Cameron (M, mid 40s, NSW, prescribed opioids) explains that the experience of dealing with overdose varies depending on the person you are helping. In his view, administering naloxone needs to be as simple as possible so it’s easy to ‘concentrate’ when trying to save the life of a loved one.

I think it all comes down to who the person is. If I came across someone on the street, I would be reacting differently to coming across a loved one or someone I knew, you know. You’ve got that disconnect with the average person, so you can concentrate more on doing rather than worrying about ‘that’s my cousin’, ‘that’s my wife’, whatever it is. I think, in those situations, you’ve got to make it as simple as possible. So it’s got to be idiot-proof […] basically.

However, in contrast to some of the perspectives described so far, many of our participants explain that they don’t have the right relationships for take-home naloxone. They aren’t sure whether take-home naloxone is suited to them or whether it would be as helpful for them as it is for others.
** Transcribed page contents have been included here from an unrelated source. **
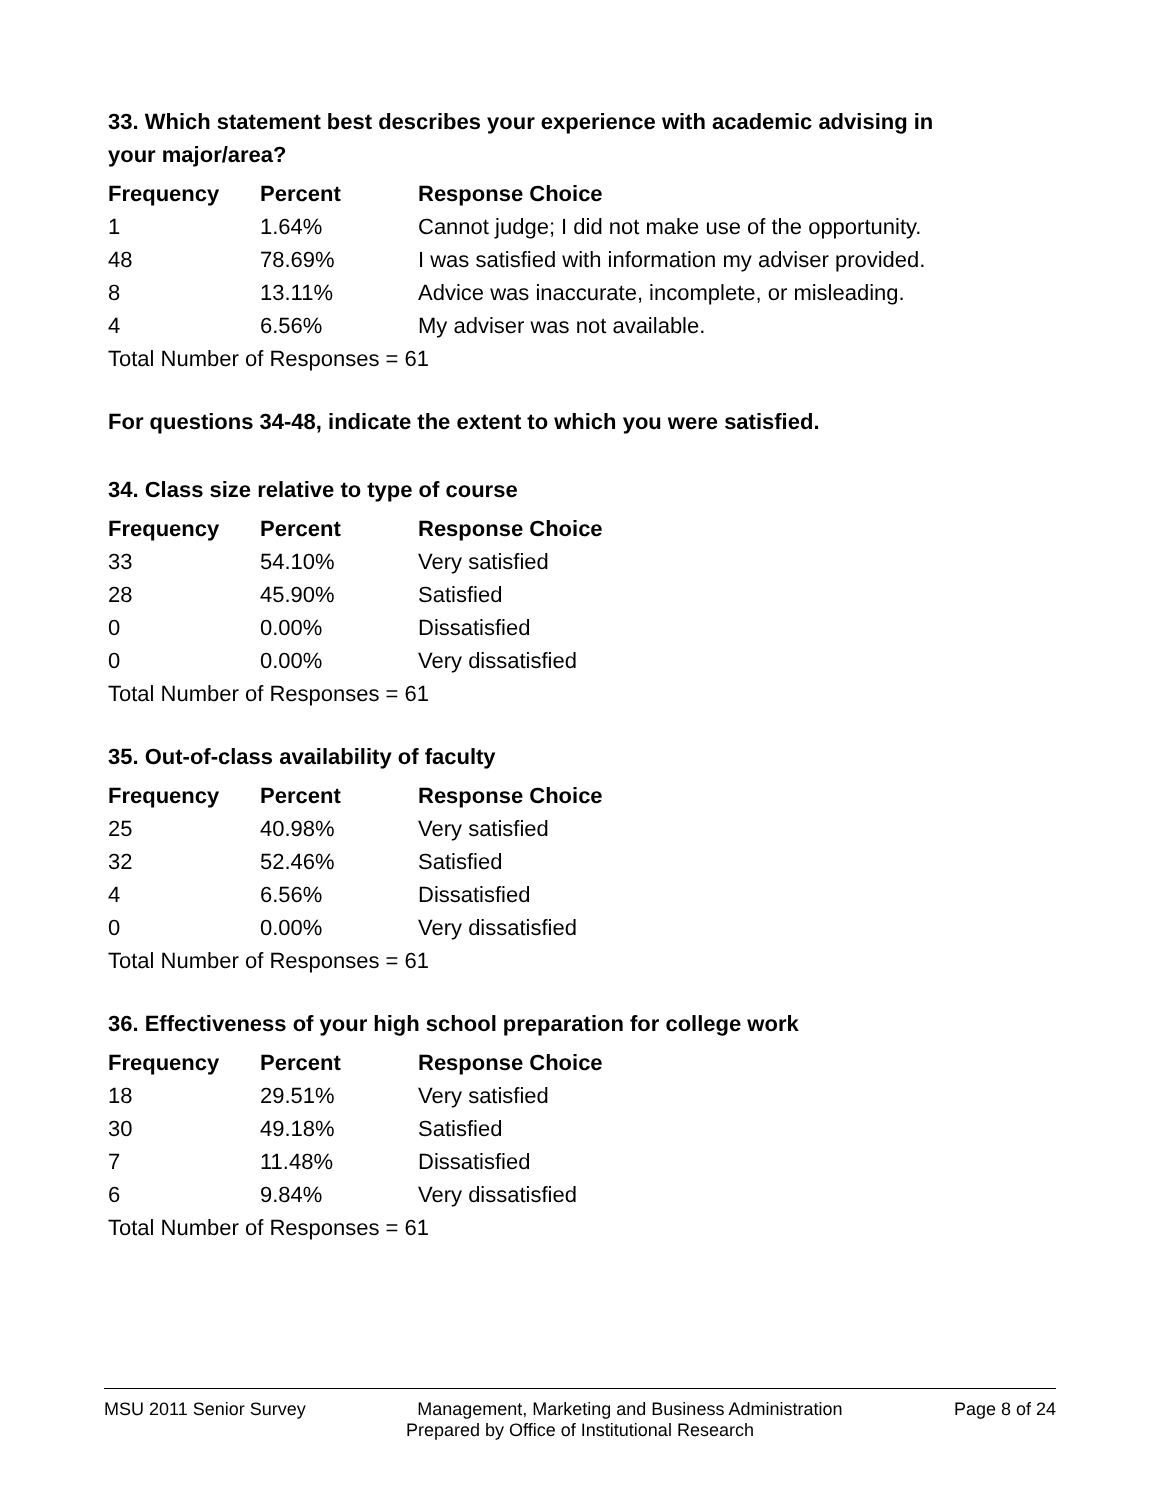33. Which statement best describes your experience with academic advising in your major/area?
| Frequency | Percent | Response Choice |
| --- | --- | --- |
| 1 | 1.64% | Cannot judge; I did not make use of the opportunity. |
| 48 | 78.69% | I was satisfied with information my adviser provided. |
| 8 | 13.11% | Advice was inaccurate, incomplete, or misleading. |
| 4 | 6.56% | My adviser was not available. |
| Total Number of Responses = 61 | | |
For questions 34-48, indicate the extent to which you were satisfied.
34. Class size relative to type of course
| Frequency | Percent | Response Choice |
| --- | --- | --- |
| 33 | 54.10% | Very satisfied |
| 28 | 45.90% | Satisfied |
| 0 | 0.00% | Dissatisfied |
| 0 | 0.00% | Very dissatisfied |
| Total Number of Responses = 61 | | |
35. Out-of-class availability of faculty
| Frequency | Percent | Response Choice |
| --- | --- | --- |
| 25 | 40.98% | Very satisfied |
| 32 | 52.46% | Satisfied |
| 4 | 6.56% | Dissatisfied |
| 0 | 0.00% | Very dissatisfied |
| Total Number of Responses = 61 | | |
36. Effectiveness of your high school preparation for college work
| Frequency | Percent | Response Choice |
| --- | --- | --- |
| 18 | 29.51% | Very satisfied |
| 30 | 49.18% | Satisfied |
| 7 | 11.48% | Dissatisfied |
| 6 | 9.84% | Very dissatisfied |
| Total Number of Responses = 61 | | |
MSU 2011 Senior Survey Management, Marketing and Business Administration Page 8 of 24
Prepared by Office of Institutional Research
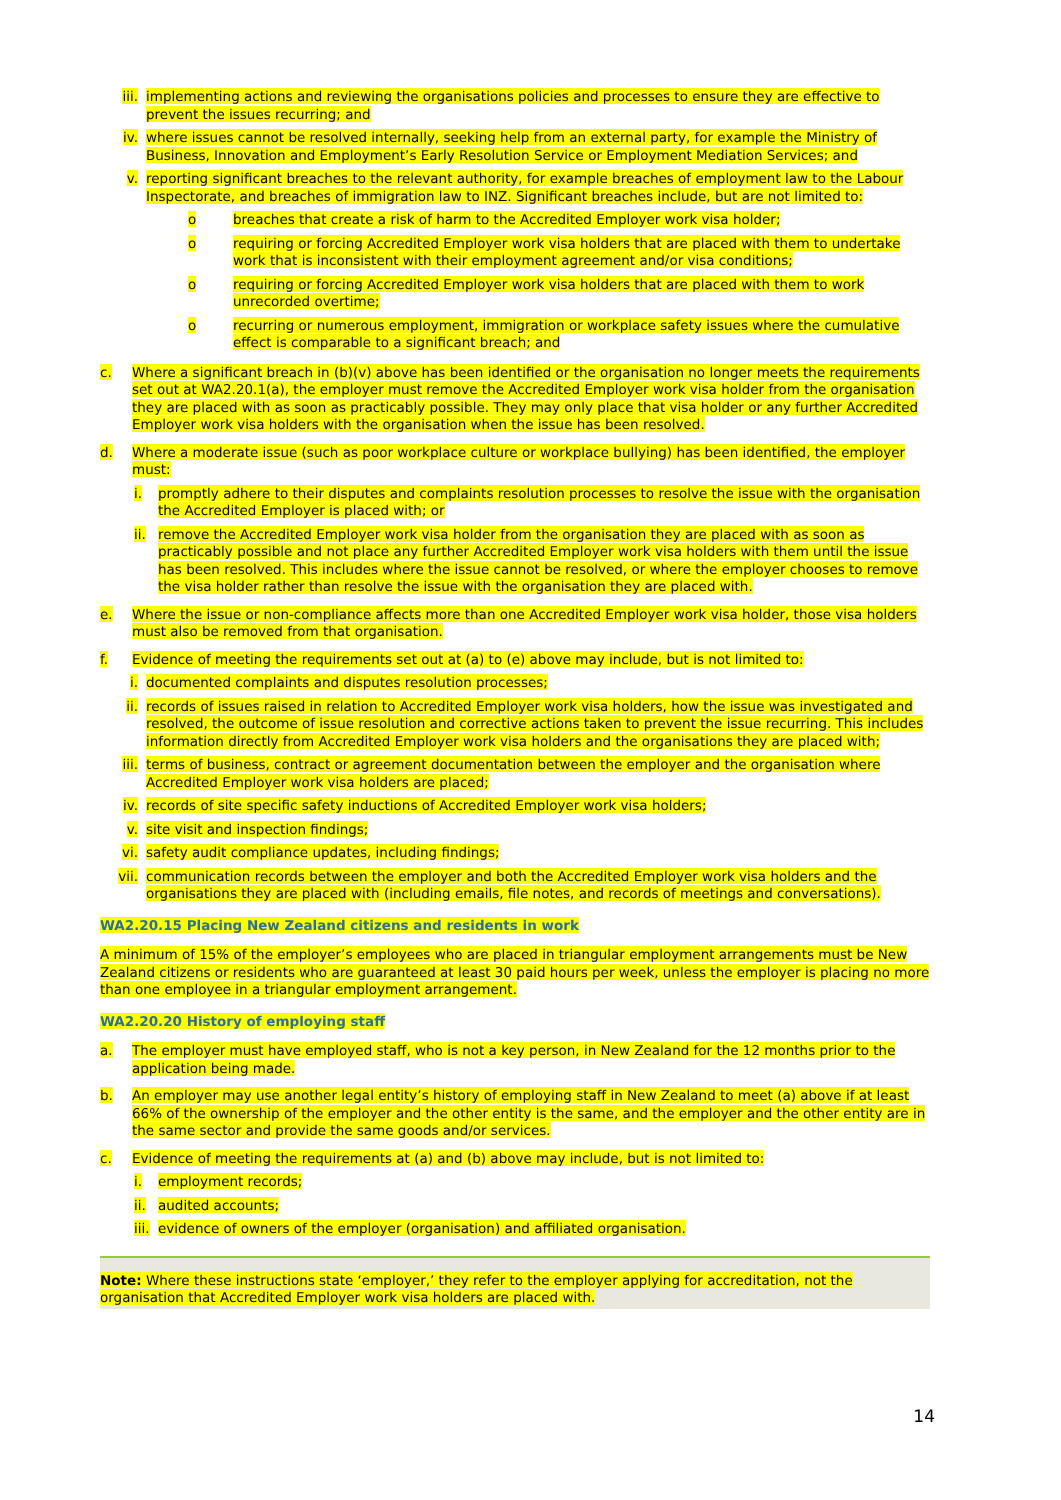iii. implementing actions and reviewing the organisations policies and processes to ensure they are effective to prevent the issues recurring; and
iv. where issues cannot be resolved internally, seeking help from an external party, for example the Ministry of Business, Innovation and Employment’s Early Resolution Service or Employment Mediation Services; and
v. reporting significant breaches to the relevant authority, for example breaches of employment law to the Labour Inspectorate, and breaches of immigration law to INZ. Significant breaches include, but are not limited to:
o breaches that create a risk of harm to the Accredited Employer work visa holder;
o requiring or forcing Accredited Employer work visa holders that are placed with them to undertake work that is inconsistent with their employment agreement and/or visa conditions;
o requiring or forcing Accredited Employer work visa holders that are placed with them to work unrecorded overtime;
o recurring or numerous employment, immigration or workplace safety issues where the cumulative effect is comparable to a significant breach; and
c. Where a significant breach in (b)(v) above has been identified or the organisation no longer meets the requirements set out at WA2.20.1(a), the employer must remove the Accredited Employer work visa holder from the organisation they are placed with as soon as practicably possible. They may only place that visa holder or any further Accredited Employer work visa holders with the organisation when the issue has been resolved.
d. Where a moderate issue (such as poor workplace culture or workplace bullying) has been identified, the employer must:
i. promptly adhere to their disputes and complaints resolution processes to resolve the issue with the organisation the Accredited Employer is placed with; or
ii. remove the Accredited Employer work visa holder from the organisation they are placed with as soon as practicably possible and not place any further Accredited Employer work visa holders with them until the issue has been resolved. This includes where the issue cannot be resolved, or where the employer chooses to remove the visa holder rather than resolve the issue with the organisation they are placed with.
e. Where the issue or non-compliance affects more than one Accredited Employer work visa holder, those visa holders must also be removed from that organisation.
f. Evidence of meeting the requirements set out at (a) to (e) above may include, but is not limited to:
i. documented complaints and disputes resolution processes;
ii. records of issues raised in relation to Accredited Employer work visa holders, how the issue was investigated and resolved, the outcome of issue resolution and corrective actions taken to prevent the issue recurring. This includes information directly from Accredited Employer work visa holders and the organisations they are placed with;
iii. terms of business, contract or agreement documentation between the employer and the organisation where Accredited Employer work visa holders are placed;
iv. records of site specific safety inductions of Accredited Employer work visa holders;
v. site visit and inspection findings;
vi. safety audit compliance updates, including findings;
vii. communication records between the employer and both the Accredited Employer work visa holders and the organisations they are placed with (including emails, file notes, and records of meetings and conversations).
WA2.20.15 Placing New Zealand citizens and residents in work
A minimum of 15% of the employer’s employees who are placed in triangular employment arrangements must be New Zealand citizens or residents who are guaranteed at least 30 paid hours per week, unless the employer is placing no more than one employee in a triangular employment arrangement.
WA2.20.20 History of employing staff
a. The employer must have employed staff, who is not a key person, in New Zealand for the 12 months prior to the application being made.
b. An employer may use another legal entity’s history of employing staff in New Zealand to meet (a) above if at least 66% of the ownership of the employer and the other entity is the same, and the employer and the other entity are in the same sector and provide the same goods and/or services.
c. Evidence of meeting the requirements at (a) and (b) above may include, but is not limited to:
i. employment records;
ii. audited accounts;
iii. evidence of owners of the employer (organisation) and affiliated organisation.
Note: Where these instructions state ‘employer,’ they refer to the employer applying for accreditation, not the organisation that Accredited Employer work visa holders are placed with.
14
While Charlie (M, mid 40s, Vic, prescribed opioids) explains that take-home naloxone would have been a useful ‘safety net’ when he was living with his wife, he questions whether it would help to him now that he’s living alone.

While [other] people were living with me, [such as] my wife at the time, [take-home naloxone] would have been a useful safety net for her. And she was a [health practitioner] so she would have been quite confident in administration. But there was a lot of time in my life […] where I’ve been alone. So I need to question whether [keeping take-home naloxone] would help.